Circuit design data
+===+

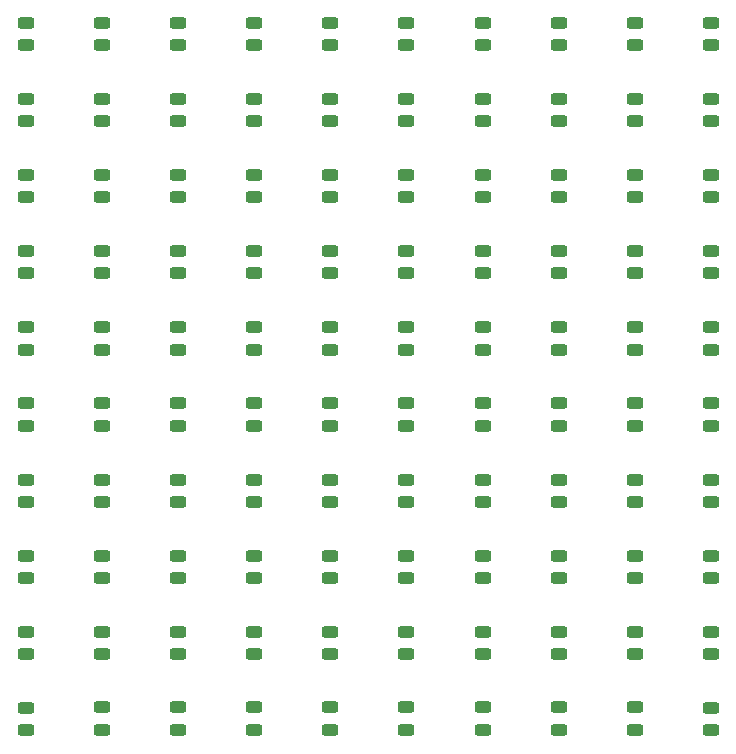
<source format=gtp>
G04 #@! TF.GenerationSoftware,KiCad,Pcbnew,(5.99.0-10847-g28909c1a72)*
G04 #@! TF.CreationDate,2021-06-06T12:58:15+02:00*
G04 #@! TF.ProjectId,LED_array,4c45445f-6172-4726-9179-2e6b69636164,1*
G04 #@! TF.SameCoordinates,Original*
G04 #@! TF.FileFunction,Paste,Top*
G04 #@! TF.FilePolarity,Positive*
%FSLAX46Y46*%
G04 Gerber Fmt 4.6, Leading zero omitted, Abs format (unit mm)*
G04 Created by KiCad (PCBNEW (5.99.0-10847-g28909c1a72)) date 2021-06-06 12:58:15*
%MOMM*%
%LPD*%
G01*
G04 APERTURE LIST*
G04 Aperture macros list*
%AMRoundRect*
0 Rectangle with rounded corners*
0 $1 Rounding radius*
0 $2 $3 $4 $5 $6 $7 $8 $9 X,Y pos of 4 corners*
0 Add a 4 corners polygon primitive as box body*
4,1,4,$2,$3,$4,$5,$6,$7,$8,$9,$2,$3,0*
0 Add four circle primitives for the rounded corners*
1,1,$1+$1,$2,$3*
1,1,$1+$1,$4,$5*
1,1,$1+$1,$6,$7*
1,1,$1+$1,$8,$9*
0 Add four rect primitives between the rounded corners*
20,1,$1+$1,$2,$3,$4,$5,0*
20,1,$1+$1,$4,$5,$6,$7,0*
20,1,$1+$1,$6,$7,$8,$9,0*
20,1,$1+$1,$8,$9,$2,$3,0*%
G04 Aperture macros list end*
%ADD10RoundRect,0.243750X0.456250X-0.243750X0.456250X0.243750X-0.456250X0.243750X-0.456250X-0.243750X0*%
G04 APERTURE END LIST*
D10*
X138222220Y-56937500D03*
X138222220Y-55062500D03*
X112444444Y-82701388D03*
X112444444Y-80826388D03*
X144666664Y-69819444D03*
X144666664Y-67944444D03*
X157555552Y-63378472D03*
X157555552Y-61503472D03*
X138222220Y-69819444D03*
X138222220Y-67944444D03*
X125333332Y-95583332D03*
X125333332Y-93708332D03*
X144666664Y-63378472D03*
X144666664Y-61503472D03*
X138222220Y-102024304D03*
X138222220Y-100149304D03*
X144666664Y-76260416D03*
X144666664Y-74385416D03*
X164000000Y-76260416D03*
X164000000Y-74385416D03*
X125333332Y-108465276D03*
X125333332Y-106590276D03*
X118888888Y-76260416D03*
X118888888Y-74385416D03*
X125333332Y-82701388D03*
X125333332Y-80826388D03*
X131777776Y-82701388D03*
X131777776Y-80826388D03*
X164000000Y-56937500D03*
X164000000Y-55062500D03*
X125333332Y-56937500D03*
X125333332Y-55062500D03*
X131777776Y-95583332D03*
X131777776Y-93708332D03*
X151111108Y-95583332D03*
X151111108Y-93708332D03*
X106000000Y-89142360D03*
X106000000Y-87267360D03*
X106000000Y-63378472D03*
X106000000Y-61503472D03*
X131777776Y-69819444D03*
X131777776Y-67944444D03*
X144666664Y-102024304D03*
X144666664Y-100149304D03*
X164000000Y-69819444D03*
X164000000Y-67944444D03*
X157555552Y-69819444D03*
X157555552Y-67944444D03*
X106000000Y-108465276D03*
X106000000Y-106590276D03*
X125333332Y-76260416D03*
X125333332Y-74385416D03*
X151111108Y-76260416D03*
X151111108Y-74385416D03*
X157555552Y-89142360D03*
X157555552Y-87267360D03*
X144666664Y-108465276D03*
X144666664Y-106590276D03*
X151111108Y-82701388D03*
X151111108Y-80826388D03*
X112444444Y-102024304D03*
X112444444Y-100149304D03*
X151111108Y-108465276D03*
X151111108Y-106590276D03*
X118888888Y-89142360D03*
X118888888Y-87267360D03*
X118888888Y-102024304D03*
X118888888Y-100149304D03*
X112444444Y-69819444D03*
X112444444Y-67944444D03*
X157555552Y-76260416D03*
X157555552Y-74385416D03*
X138222220Y-82701388D03*
X138222220Y-80826388D03*
X118888888Y-108465276D03*
X118888888Y-106590276D03*
X138222220Y-89142360D03*
X138222220Y-87267360D03*
X125333332Y-63378472D03*
X125333332Y-61503472D03*
X151111108Y-114874998D03*
X151111108Y-112999998D03*
X164000000Y-114937498D03*
X164000000Y-113062498D03*
X131777776Y-56937500D03*
X131777776Y-55062500D03*
X131777776Y-108465276D03*
X131777776Y-106590276D03*
X144666664Y-89142360D03*
X144666664Y-87267360D03*
X131777776Y-76260416D03*
X131777776Y-74385416D03*
X157555552Y-114874998D03*
X157555552Y-112999998D03*
X125333332Y-89142360D03*
X125333332Y-87267360D03*
X157555552Y-82701388D03*
X157555552Y-80826388D03*
X131777776Y-102024304D03*
X131777776Y-100149304D03*
X118888888Y-82701388D03*
X118888888Y-80826388D03*
X164000000Y-108465276D03*
X164000000Y-106590276D03*
X164000000Y-102024304D03*
X164000000Y-100149304D03*
X157555552Y-56937500D03*
X157555552Y-55062500D03*
X118888888Y-69819444D03*
X118888888Y-67944444D03*
X164000000Y-95583332D03*
X164000000Y-93708332D03*
X112444444Y-63378472D03*
X112444444Y-61503472D03*
X106000000Y-102024304D03*
X106000000Y-100149304D03*
X106000000Y-69819444D03*
X106000000Y-67944444D03*
X118888888Y-56937500D03*
X118888888Y-55062500D03*
X125333332Y-69819444D03*
X125333332Y-67944444D03*
X138222220Y-63378472D03*
X138222220Y-61503472D03*
X118888888Y-114874998D03*
X118888888Y-112999998D03*
X151111108Y-56937500D03*
X151111108Y-55062500D03*
X112444444Y-114874998D03*
X112444444Y-112999998D03*
X106000000Y-114937498D03*
X106000000Y-113062498D03*
X144666664Y-56937500D03*
X144666664Y-55062500D03*
X151111108Y-102024304D03*
X151111108Y-100149304D03*
X125333332Y-114874998D03*
X125333332Y-112999998D03*
X106000000Y-82701388D03*
X106000000Y-80826388D03*
X164000000Y-89142360D03*
X164000000Y-87267360D03*
X131777776Y-114874998D03*
X131777776Y-112999998D03*
X151111108Y-69819444D03*
X151111108Y-67944444D03*
X151111108Y-63378472D03*
X151111108Y-61503472D03*
X138222220Y-108465276D03*
X138222220Y-106590276D03*
X131777776Y-63378472D03*
X131777776Y-61503472D03*
X157555552Y-95583332D03*
X157555552Y-93708332D03*
X144666664Y-114874998D03*
X144666664Y-112999998D03*
X125333332Y-102024304D03*
X125333332Y-100149304D03*
X164000000Y-63378472D03*
X164000000Y-61503472D03*
X112444444Y-56937500D03*
X112444444Y-55062500D03*
X112444444Y-95583332D03*
X112444444Y-93708332D03*
X131777776Y-89142360D03*
X131777776Y-87267360D03*
X106000000Y-76260416D03*
X106000000Y-74385416D03*
X151111108Y-89142360D03*
X151111108Y-87267360D03*
X157555552Y-102024304D03*
X157555552Y-100149304D03*
X112444444Y-89142360D03*
X112444444Y-87267360D03*
X118888888Y-95583332D03*
X118888888Y-93708332D03*
X112444444Y-108465276D03*
X112444444Y-106590276D03*
X138222220Y-114874998D03*
X138222220Y-112999998D03*
X118888888Y-63378472D03*
X118888888Y-61503472D03*
X106000000Y-56937500D03*
X106000000Y-55062500D03*
X164000000Y-82701388D03*
X164000000Y-80826388D03*
X106000000Y-95583332D03*
X106000000Y-93708332D03*
X112444444Y-76260416D03*
X112444444Y-74385416D03*
X157555552Y-108465276D03*
X157555552Y-106590276D03*
X138222220Y-76260416D03*
X138222220Y-74385416D03*
X144666664Y-82701388D03*
X144666664Y-80826388D03*
X144666664Y-95583332D03*
X144666664Y-93708332D03*
X138222220Y-95583332D03*
X138222220Y-93708332D03*
M02*

</source>
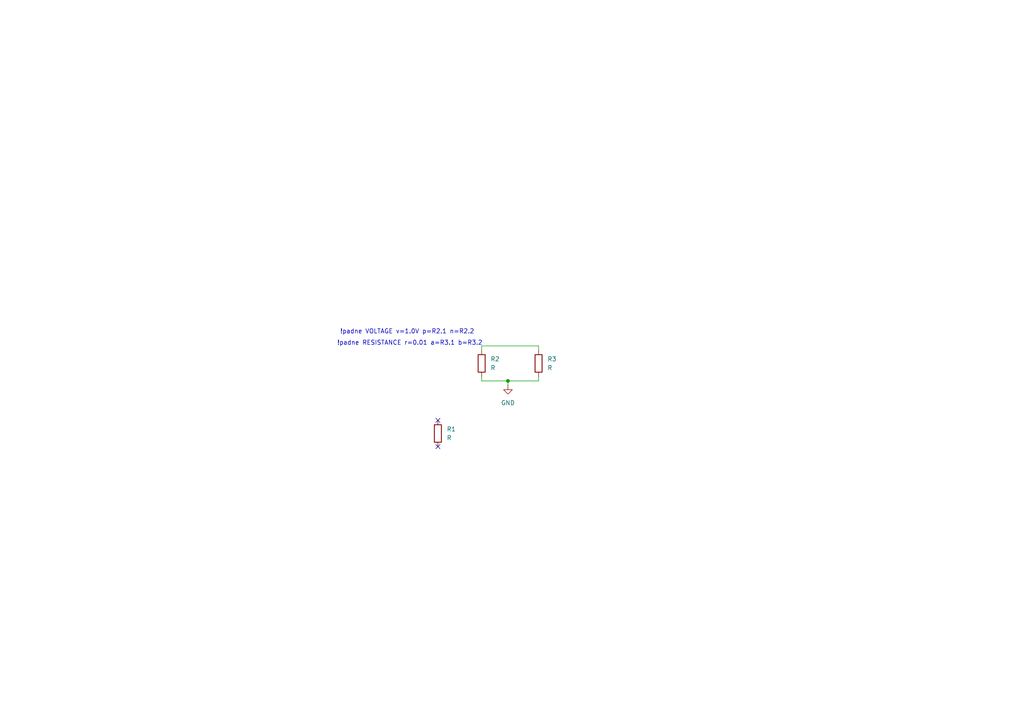
<source format=kicad_sch>
(kicad_sch
	(version 20231120)
	(generator "eeschema")
	(generator_version "8.0")
	(uuid "b6558090-3062-45af-b737-3959a3539e70")
	(paper "A4")
	
	(junction
		(at 147.32 110.49)
		(diameter 0)
		(color 0 0 0 0)
		(uuid "f691c168-f401-410e-baf9-c2b732b7db33")
	)
	(no_connect
		(at 127 129.54)
		(uuid "7fd34f31-cd82-4989-93d5-5b26bb7b0bcf")
	)
	(no_connect
		(at 127 121.92)
		(uuid "ac4d3338-c5d8-4325-8ff0-386753e45f4e")
	)
	(wire
		(pts
			(xy 156.21 100.33) (xy 156.21 101.6)
		)
		(stroke
			(width 0)
			(type default)
		)
		(uuid "05277776-8ccc-421d-9930-925f9e3ab6f1")
	)
	(wire
		(pts
			(xy 139.7 110.49) (xy 147.32 110.49)
		)
		(stroke
			(width 0)
			(type default)
		)
		(uuid "0b17516b-2cf8-4125-b9f4-7d75319b2379")
	)
	(wire
		(pts
			(xy 139.7 110.49) (xy 139.7 109.22)
		)
		(stroke
			(width 0)
			(type default)
		)
		(uuid "765ecb0e-585d-410f-8f3d-ac01e0557f7e")
	)
	(wire
		(pts
			(xy 156.21 110.49) (xy 156.21 109.22)
		)
		(stroke
			(width 0)
			(type default)
		)
		(uuid "7f990459-616c-48b5-ab5a-d04cbfe8e0e9")
	)
	(wire
		(pts
			(xy 147.32 110.49) (xy 147.32 111.76)
		)
		(stroke
			(width 0)
			(type default)
		)
		(uuid "82bed51f-6c79-4530-98fa-54f5728f7527")
	)
	(wire
		(pts
			(xy 139.7 100.33) (xy 156.21 100.33)
		)
		(stroke
			(width 0)
			(type default)
		)
		(uuid "9ec255ef-6df5-43cd-a724-029c8639fc65")
	)
	(wire
		(pts
			(xy 147.32 110.49) (xy 156.21 110.49)
		)
		(stroke
			(width 0)
			(type default)
		)
		(uuid "c520cd50-9ded-4365-8219-59833bd29e7c")
	)
	(wire
		(pts
			(xy 139.7 101.6) (xy 139.7 100.33)
		)
		(stroke
			(width 0)
			(type default)
		)
		(uuid "e799d471-f361-4e19-a095-69b15ce2142c")
	)
	(text "!padne VOLTAGE v=1.0V p=R2.1 n=R2.2"
		(exclude_from_sim no)
		(at 118.11 96.266 0)
		(effects
			(font
				(size 1.27 1.27)
			)
		)
		(uuid "875656d6-84fe-42e3-ae11-56c865590301")
	)
	(text "!padne RESISTANCE r=0.01 a=R3.1 b=R3.2"
		(exclude_from_sim no)
		(at 118.872 99.568 0)
		(effects
			(font
				(size 1.27 1.27)
			)
		)
		(uuid "ac4780b8-51bc-445c-bd41-bbe24368054d")
	)
	(symbol
		(lib_id "Device:R")
		(at 139.7 105.41 0)
		(unit 1)
		(exclude_from_sim no)
		(in_bom yes)
		(on_board yes)
		(dnp no)
		(fields_autoplaced yes)
		(uuid "2ffe2402-846a-4c26-b300-16388dbe7a91")
		(property "Reference" "R2"
			(at 142.24 104.1399 0)
			(effects
				(font
					(size 1.27 1.27)
				)
				(justify left)
			)
		)
		(property "Value" "R"
			(at 142.24 106.6799 0)
			(effects
				(font
					(size 1.27 1.27)
				)
				(justify left)
			)
		)
		(property "Footprint" "Resistor_SMD:R_0603_1608Metric"
			(at 137.922 105.41 90)
			(effects
				(font
					(size 1.27 1.27)
				)
				(hide yes)
			)
		)
		(property "Datasheet" "~"
			(at 139.7 105.41 0)
			(effects
				(font
					(size 1.27 1.27)
				)
				(hide yes)
			)
		)
		(property "Description" "Resistor"
			(at 139.7 105.41 0)
			(effects
				(font
					(size 1.27 1.27)
				)
				(hide yes)
			)
		)
		(pin "2"
			(uuid "c9c17447-c040-4e74-8c20-f7d5b86e0eef")
		)
		(pin "1"
			(uuid "355405f6-fe35-48c3-948c-0934a5e0f77f")
		)
		(instances
			(project "simple_geometry"
				(path "/b6558090-3062-45af-b737-3959a3539e70"
					(reference "R2")
					(unit 1)
				)
			)
		)
	)
	(symbol
		(lib_id "Device:R")
		(at 156.21 105.41 0)
		(unit 1)
		(exclude_from_sim no)
		(in_bom yes)
		(on_board yes)
		(dnp no)
		(fields_autoplaced yes)
		(uuid "386c1cbf-b46c-42df-b31d-908ff7d923fa")
		(property "Reference" "R3"
			(at 158.75 104.1399 0)
			(effects
				(font
					(size 1.27 1.27)
				)
				(justify left)
			)
		)
		(property "Value" "R"
			(at 158.75 106.6799 0)
			(effects
				(font
					(size 1.27 1.27)
				)
				(justify left)
			)
		)
		(property "Footprint" "Resistor_SMD:R_0603_1608Metric"
			(at 154.432 105.41 90)
			(effects
				(font
					(size 1.27 1.27)
				)
				(hide yes)
			)
		)
		(property "Datasheet" "~"
			(at 156.21 105.41 0)
			(effects
				(font
					(size 1.27 1.27)
				)
				(hide yes)
			)
		)
		(property "Description" "Resistor"
			(at 156.21 105.41 0)
			(effects
				(font
					(size 1.27 1.27)
				)
				(hide yes)
			)
		)
		(pin "2"
			(uuid "3c56ebc0-3917-4600-b0fd-42968c924d62")
		)
		(pin "1"
			(uuid "202a9d11-cace-4183-b34a-d6cfe62fb0c9")
		)
		(instances
			(project "simple_geometry"
				(path "/b6558090-3062-45af-b737-3959a3539e70"
					(reference "R3")
					(unit 1)
				)
			)
		)
	)
	(symbol
		(lib_id "Device:R")
		(at 127 125.73 0)
		(unit 1)
		(exclude_from_sim no)
		(in_bom yes)
		(on_board yes)
		(dnp no)
		(fields_autoplaced yes)
		(uuid "49df35f0-eb68-4978-8c14-eaac3a1837b8")
		(property "Reference" "R1"
			(at 129.54 124.4599 0)
			(effects
				(font
					(size 1.27 1.27)
				)
				(justify left)
			)
		)
		(property "Value" "R"
			(at 129.54 126.9999 0)
			(effects
				(font
					(size 1.27 1.27)
				)
				(justify left)
			)
		)
		(property "Footprint" "Resistor_SMD:R_0603_1608Metric"
			(at 125.222 125.73 90)
			(effects
				(font
					(size 1.27 1.27)
				)
				(hide yes)
			)
		)
		(property "Datasheet" "~"
			(at 127 125.73 0)
			(effects
				(font
					(size 1.27 1.27)
				)
				(hide yes)
			)
		)
		(property "Description" "Resistor"
			(at 127 125.73 0)
			(effects
				(font
					(size 1.27 1.27)
				)
				(hide yes)
			)
		)
		(pin "2"
			(uuid "0d9e18ec-22c7-435a-bf55-8901c168ffb0")
		)
		(pin "1"
			(uuid "6e7176fa-9d5b-4915-853d-b7ca23c86002")
		)
		(instances
			(project "floating_copper_on_different_layer"
				(path "/b6558090-3062-45af-b737-3959a3539e70"
					(reference "R1")
					(unit 1)
				)
			)
		)
	)
	(symbol
		(lib_id "power:GND")
		(at 147.32 111.76 0)
		(unit 1)
		(exclude_from_sim no)
		(in_bom yes)
		(on_board yes)
		(dnp no)
		(fields_autoplaced yes)
		(uuid "c35cfc9f-2abb-4785-afc7-9c7aedd20ab7")
		(property "Reference" "#PWR01"
			(at 147.32 118.11 0)
			(effects
				(font
					(size 1.27 1.27)
				)
				(hide yes)
			)
		)
		(property "Value" "GND"
			(at 147.32 116.84 0)
			(effects
				(font
					(size 1.27 1.27)
				)
			)
		)
		(property "Footprint" ""
			(at 147.32 111.76 0)
			(effects
				(font
					(size 1.27 1.27)
				)
				(hide yes)
			)
		)
		(property "Datasheet" ""
			(at 147.32 111.76 0)
			(effects
				(font
					(size 1.27 1.27)
				)
				(hide yes)
			)
		)
		(property "Description" "Power symbol creates a global label with name \"GND\" , ground"
			(at 147.32 111.76 0)
			(effects
				(font
					(size 1.27 1.27)
				)
				(hide yes)
			)
		)
		(pin "1"
			(uuid "0a4d51b2-832e-4b0a-aa50-ea3870a8349e")
		)
		(instances
			(project ""
				(path "/b6558090-3062-45af-b737-3959a3539e70"
					(reference "#PWR01")
					(unit 1)
				)
			)
		)
	)
	(sheet_instances
		(path "/"
			(page "1")
		)
	)
)

</source>
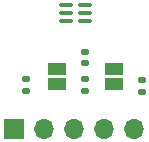
<source format=gbr>
%TF.GenerationSoftware,KiCad,Pcbnew,8.0.4-8.0.4-0~ubuntu22.04.1*%
%TF.CreationDate,2024-08-06T19:19:49+09:30*%
%TF.ProjectId,apds9306-65_breakout-board,61706473-3933-4303-962d-36355f627265,1.0*%
%TF.SameCoordinates,Original*%
%TF.FileFunction,Soldermask,Top*%
%TF.FilePolarity,Negative*%
%FSLAX46Y46*%
G04 Gerber Fmt 4.6, Leading zero omitted, Abs format (unit mm)*
G04 Created by KiCad (PCBNEW 8.0.4-8.0.4-0~ubuntu22.04.1) date 2024-08-06 19:19:49*
%MOMM*%
%LPD*%
G01*
G04 APERTURE LIST*
G04 Aperture macros list*
%AMRoundRect*
0 Rectangle with rounded corners*
0 $1 Rounding radius*
0 $2 $3 $4 $5 $6 $7 $8 $9 X,Y pos of 4 corners*
0 Add a 4 corners polygon primitive as box body*
4,1,4,$2,$3,$4,$5,$6,$7,$8,$9,$2,$3,0*
0 Add four circle primitives for the rounded corners*
1,1,$1+$1,$2,$3*
1,1,$1+$1,$4,$5*
1,1,$1+$1,$6,$7*
1,1,$1+$1,$8,$9*
0 Add four rect primitives between the rounded corners*
20,1,$1+$1,$2,$3,$4,$5,0*
20,1,$1+$1,$4,$5,$6,$7,0*
20,1,$1+$1,$6,$7,$8,$9,0*
20,1,$1+$1,$8,$9,$2,$3,0*%
G04 Aperture macros list end*
%ADD10O,1.700000X1.700000*%
%ADD11R,1.700000X1.700000*%
%ADD12RoundRect,0.140000X-0.170000X0.140000X-0.170000X-0.140000X0.170000X-0.140000X0.170000X0.140000X0*%
%ADD13RoundRect,0.135000X-0.185000X0.135000X-0.185000X-0.135000X0.185000X-0.135000X0.185000X0.135000X0*%
%ADD14R,1.500000X1.000000*%
%ADD15RoundRect,0.075000X-0.512500X-0.075000X0.512500X-0.075000X0.512500X0.075000X-0.512500X0.075000X0*%
G04 APERTURE END LIST*
D10*
%TO.C,J1*%
X147160000Y-115180000D03*
X144620000Y-115180000D03*
X142080000Y-115180000D03*
X139540000Y-115180000D03*
D11*
X137000000Y-115180000D03*
%TD*%
D12*
%TO.C,C1*%
X143080000Y-108700000D03*
X143080000Y-109660000D03*
%TD*%
D13*
%TO.C,R1*%
X143080000Y-110960000D03*
X143080000Y-111980000D03*
%TD*%
D14*
%TO.C,JP2*%
X140680000Y-111430000D03*
X140680000Y-110130000D03*
%TD*%
D13*
%TO.C,R3*%
X147880000Y-112090000D03*
X147880000Y-111070000D03*
%TD*%
%TO.C,R2*%
X138080000Y-110970000D03*
X138080000Y-111990000D03*
%TD*%
D15*
%TO.C,U1*%
X141462500Y-104730000D03*
X141462500Y-105380000D03*
X141462500Y-106030000D03*
X143037500Y-106030000D03*
X143037500Y-105380000D03*
X143037500Y-104730000D03*
%TD*%
D14*
%TO.C,JP1*%
X145480000Y-110130000D03*
X145480000Y-111430000D03*
%TD*%
M02*

</source>
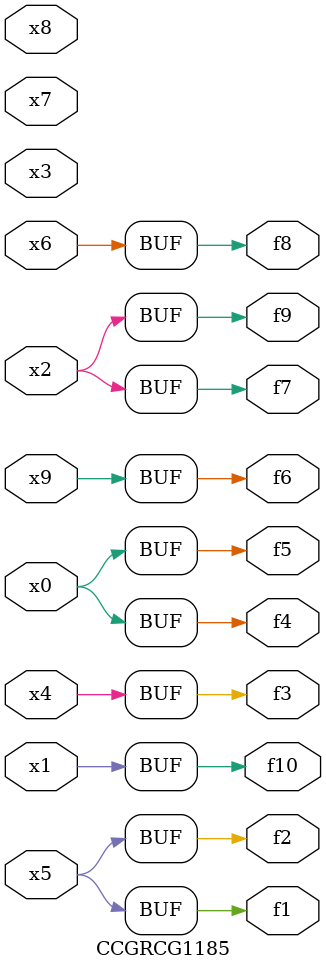
<source format=v>
module CCGRCG1185(
	input x0, x1, x2, x3, x4, x5, x6, x7, x8, x9,
	output f1, f2, f3, f4, f5, f6, f7, f8, f9, f10
);
	assign f1 = x5;
	assign f2 = x5;
	assign f3 = x4;
	assign f4 = x0;
	assign f5 = x0;
	assign f6 = x9;
	assign f7 = x2;
	assign f8 = x6;
	assign f9 = x2;
	assign f10 = x1;
endmodule

</source>
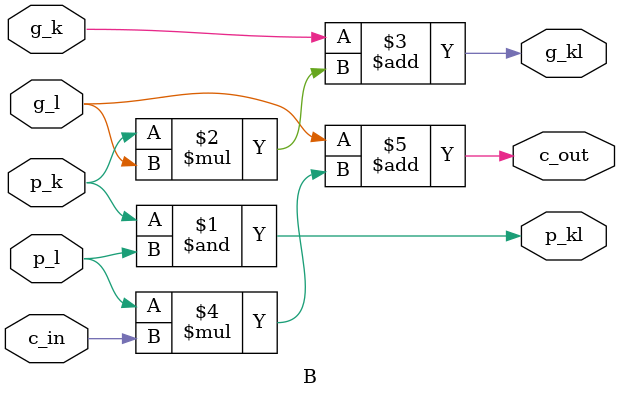
<source format=v>
module B
	(  
		input  	p_l,
		input  	g_l,
	 	input   p_k,
	 	input   g_k,
	 	input   c_in,
	 	output  c_out,
	 	output  p_kl,
	    output  g_kl
   );


   assign p_kl = p_k & p_l;

   assign g_kl = g_k + (p_k * g_l);

   assign c_out = g_l + (p_l * c_in);

endmodule
</source>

+===+

**What is needed:**
When you reach the line containing "X164000000Y-67944444D03*" in the data above, start copying exactly, and stop after the line containing "X118888888Y-102024304D03*".

**Solved problem:**
X164000000Y-67944444D03*
X157555552Y-69819444D03*
X157555552Y-67944444D03*
X106000000Y-108465276D03*
X106000000Y-106590276D03*
X125333332Y-76260416D03*
X125333332Y-74385416D03*
X151111108Y-76260416D03*
X151111108Y-74385416D03*
X157555552Y-89142360D03*
X157555552Y-87267360D03*
X144666664Y-108465276D03*
X144666664Y-106590276D03*
X151111108Y-82701388D03*
X151111108Y-80826388D03*
X112444444Y-102024304D03*
X112444444Y-100149304D03*
X151111108Y-108465276D03*
X151111108Y-106590276D03*
X118888888Y-89142360D03*
X118888888Y-87267360D03*
X118888888Y-102024304D03*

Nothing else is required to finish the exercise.